So, Cindy found some neat resources for people looking for an “encore career” after they choose to leave their first career: mynextmove.org.
They have a load of resources for job hunters. My favorite is their Interest Profiler. I took a quick 60 question quiz and here’s what I got:
Apparently I’m artistic. Too bad I never actually do art. Anyways, I’d say the profiler is pretty accurate in most respects. I think I scored abnormally low on the social metric because most of the socially-related questions were about caring for children, which is not something I would wish on myself for eight hours a day.
So, now that I know my interests, I have to match them to my current or expected level of training and education. The profiler calls these “job zones.” The training and preparation job zones range from level one, which requires almost no training or experience, to level five, which requires extensive experience and graduate or post-graduate education. I went with level five because I come from the land of go-big-or-go-home.

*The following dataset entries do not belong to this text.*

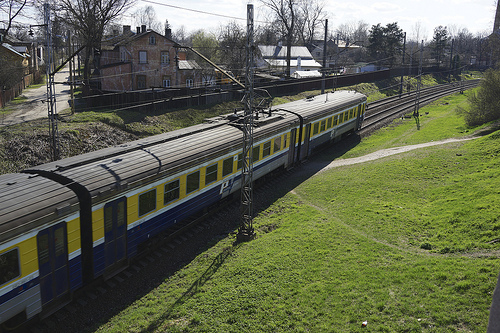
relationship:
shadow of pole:
[128, 243, 241, 328] [321, 18, 329, 97]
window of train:
[136, 187, 158, 218] [1, 82, 355, 331]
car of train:
[282, 79, 370, 157] [1, 82, 355, 331]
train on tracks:
[1, 90, 368, 331] [361, 75, 484, 145]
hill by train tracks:
[47, 87, 499, 331] [357, 77, 484, 133]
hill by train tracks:
[2, 70, 499, 175] [357, 77, 484, 133]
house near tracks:
[54, 8, 277, 126] [364, 73, 484, 151]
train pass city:
[1, 82, 355, 331] [5, 6, 395, 117]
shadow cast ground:
[143, 247, 244, 331] [141, 240, 244, 330]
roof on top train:
[113, 132, 193, 174] [267, 79, 370, 172]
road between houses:
[3, 50, 77, 125] [1, 19, 222, 99]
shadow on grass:
[136, 241, 242, 333] [193, 184, 493, 329]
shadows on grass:
[408, 118, 425, 133] [193, 184, 493, 329]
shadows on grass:
[52, 107, 142, 137] [193, 184, 493, 329]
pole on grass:
[220, 13, 273, 245] [378, 173, 452, 240]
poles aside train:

Well, I’m not wild about the idea of being and economist, thanks. I think I only say that, though, because I already know that I want to be a financial planner/wealth manager. If I didn’t think that I was already in the perfect job for me, right now, I would look into work that’s something similar to being an economist – being a Professor in Consumer Sciences.

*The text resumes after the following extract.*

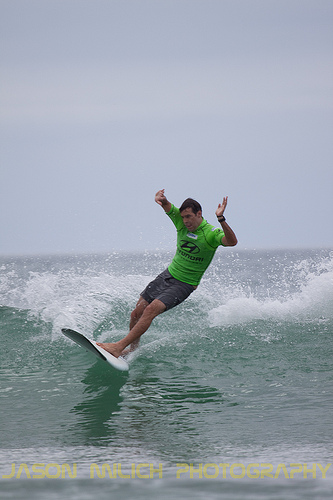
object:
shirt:
[163, 201, 225, 288]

There are also loads of information about lots of careers on the website. I’m not confident about the information the site gives about how to develop the suite of skills needed for a given job. Take a look at the resource for Personal Financial Advisors. The list under the knowledge heading is pretty much the case, but not as accurate as it could be. The list of skills is not really that accurate, either. There’s one big skill they’re missing: the ability to sell product and bring in clients. Most jobs in the personal financial advising industry are sales jobs and those that aren’t are usually based on the ability of an advisor to bring in clients. It’s a pretty big omission. Also, the technology section omits some pretty big names in software and includes some that you don’t need to know unless it’s specific to your job. For example, every financial planning advisory job I’ve run across requires a high level of skill with Microsoft Excel, Word, and PowerPoint. No personal financial advisory job I’ve seen requires knowledge of specific types of portfolio optimization software, CRM software, or document management software. They may have a preference in the job listing, but most firms realize that it’s unreasonable to expect someone to already be trained on that kind of software, since there are so many providers. My point is that you shouldn’t leap into training yourself on whatever these job profiles say. You should take a look at a substantial sample of job listings for the position you want, and figure out what they’re looking for.
I don’t want to detract from the overall point, though. The mynextmove.org has a great collection of job resources for someone who’s looking for guidance when looking for a new career.